§ Task instructions
Convert every text line in the records below into a Markdown table with two columns, Row and Text Line, giving each line a row number and skipping blank lines. Leave the pictures out of the table.

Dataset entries
────────────────────────────────────────

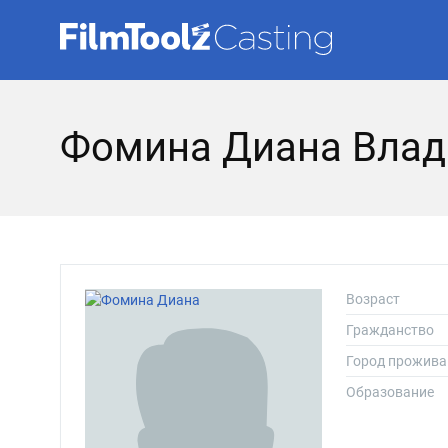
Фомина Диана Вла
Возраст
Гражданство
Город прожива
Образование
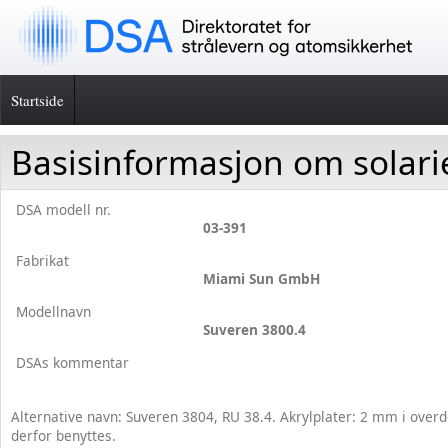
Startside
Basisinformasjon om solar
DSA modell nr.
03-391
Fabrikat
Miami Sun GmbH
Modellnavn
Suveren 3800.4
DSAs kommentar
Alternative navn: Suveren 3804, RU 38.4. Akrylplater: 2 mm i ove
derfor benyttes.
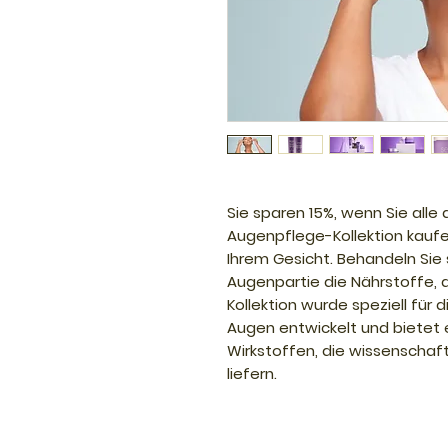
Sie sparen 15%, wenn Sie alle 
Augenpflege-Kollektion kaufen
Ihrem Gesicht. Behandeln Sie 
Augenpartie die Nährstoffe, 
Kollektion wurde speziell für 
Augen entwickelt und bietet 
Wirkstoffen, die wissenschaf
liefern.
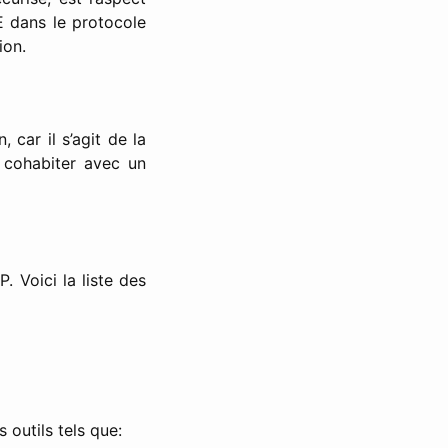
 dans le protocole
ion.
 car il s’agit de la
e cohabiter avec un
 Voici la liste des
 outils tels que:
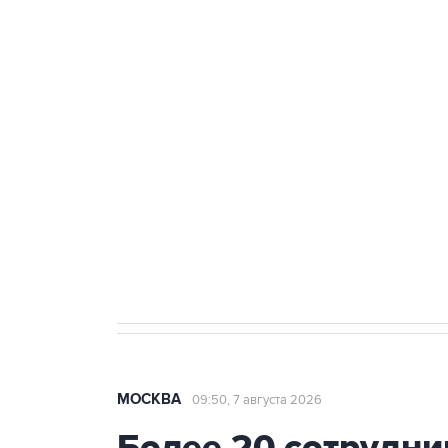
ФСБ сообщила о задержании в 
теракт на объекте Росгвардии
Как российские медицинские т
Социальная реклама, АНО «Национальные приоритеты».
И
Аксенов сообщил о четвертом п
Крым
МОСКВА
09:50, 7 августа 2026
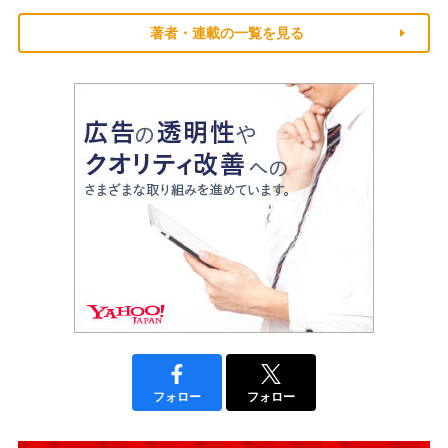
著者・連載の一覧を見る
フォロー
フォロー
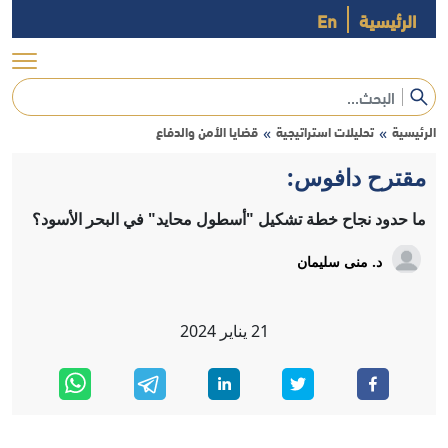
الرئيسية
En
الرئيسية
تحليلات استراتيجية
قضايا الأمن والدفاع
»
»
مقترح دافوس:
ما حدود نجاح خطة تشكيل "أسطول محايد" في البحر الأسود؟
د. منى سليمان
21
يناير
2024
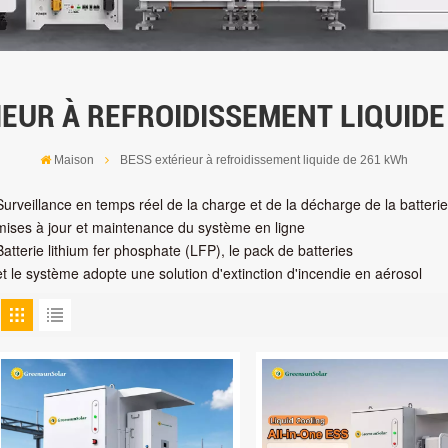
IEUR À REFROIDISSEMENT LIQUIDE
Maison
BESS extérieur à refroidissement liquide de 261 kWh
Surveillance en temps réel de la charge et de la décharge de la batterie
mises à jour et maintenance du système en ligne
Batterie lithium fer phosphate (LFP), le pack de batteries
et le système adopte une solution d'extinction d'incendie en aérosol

────────────────────────────────────────

§ Reply to the exercise
| Row | Text Line |
|---|---|
| 1 | Фомина Диана Вла |
| 2 | Возраст |
| 3 | Гражданство |
| 4 | Город прожива |
| 5 | Образование |
| 6 | Startside |
| 7 | Basisinformasjon om solar |
| 8 | DSA modell nr. |
| 9 | 03-391 |
| 10 | Fabrikat |
| 11 | Miami Sun GmbH |
| 12 | Modellnavn |
| 13 | Suveren 3800.4 |
| 14 | DSAs kommentar |
| 15 | Alternative navn: Suveren 3804, RU 38.4. Akrylplater: 2 mm i ove |
| 16 | derfor benyttes. |
| 17 | Sie sparen 15%, wenn Sie alle  |
| 18 | Augenpflege-Kollektion kaufen |
| 19 | Ihrem Gesicht. Behandeln Sie  |
| 20 | Augenpartie die Nährstoffe,  |
| 21 | Kollektion wurde speziell für  |
| 22 | Augen entwickelt und bietet  |
| 23 | Wirkstoffen, die wissenschaf |
| 24 | liefern. |
| 25 |  dans le protocole |
| 26 | ion. |
| 27 |  car il s’agit de la |
| 28 | e cohabiter avec un |
| 29 |  Voici la liste des |
| 30 |  outils tels que: |
| 31 | ФСБ сообщила о задержании в  |
| 32 | теракт на объекте Росгвардии |
| 33 | Как российские медицинские т |
| 34 | Социальная реклама, АНО «Национальные приоритеты». |
| 35 | И |
| 36 | Аксенов сообщил о четвертом п |
| 37 | Крым |
| 38 | МОСКВА |
| 39 | 09:50, 7 августа 2026 |
| 40 | 著者・連載の一覧を見る |
| 41 | フォロー |
| 42 | フォロー |
| 43 | الرئيسية |
| 44 | En |
| 45 | الرئيسية |
| 46 | تحليلات استراتيجية |
| 47 | قضايا الأمن والدفاع |
| 48 | » |
| 49 | » |
| 50 | مقترح دافوس: |
| 51 | ما حدود نجاح خطة تشكيل "أسطول محايد" في البحر الأسود؟ |
| 52 | د. منى سليمان |
| 53 | 21 |
| 54 | يناير |
| 55 | 2024 |
| 56 | IEUR À REFROIDISSEMENT LIQUIDE |
| 57 | Maison |
| 58 | BESS extérieur à refroidissement liquide de 261 kWh |
| 59 | Surveillance en temps réel de la charge et de la décharge de la batterie |
| 60 | mises à jour et maintenance du système en ligne |
| 61 | Batterie lithium fer phosphate (LFP), le pack de batteries |
| 62 | et le système adopte une solution d'extinction d'incendie en aérosol |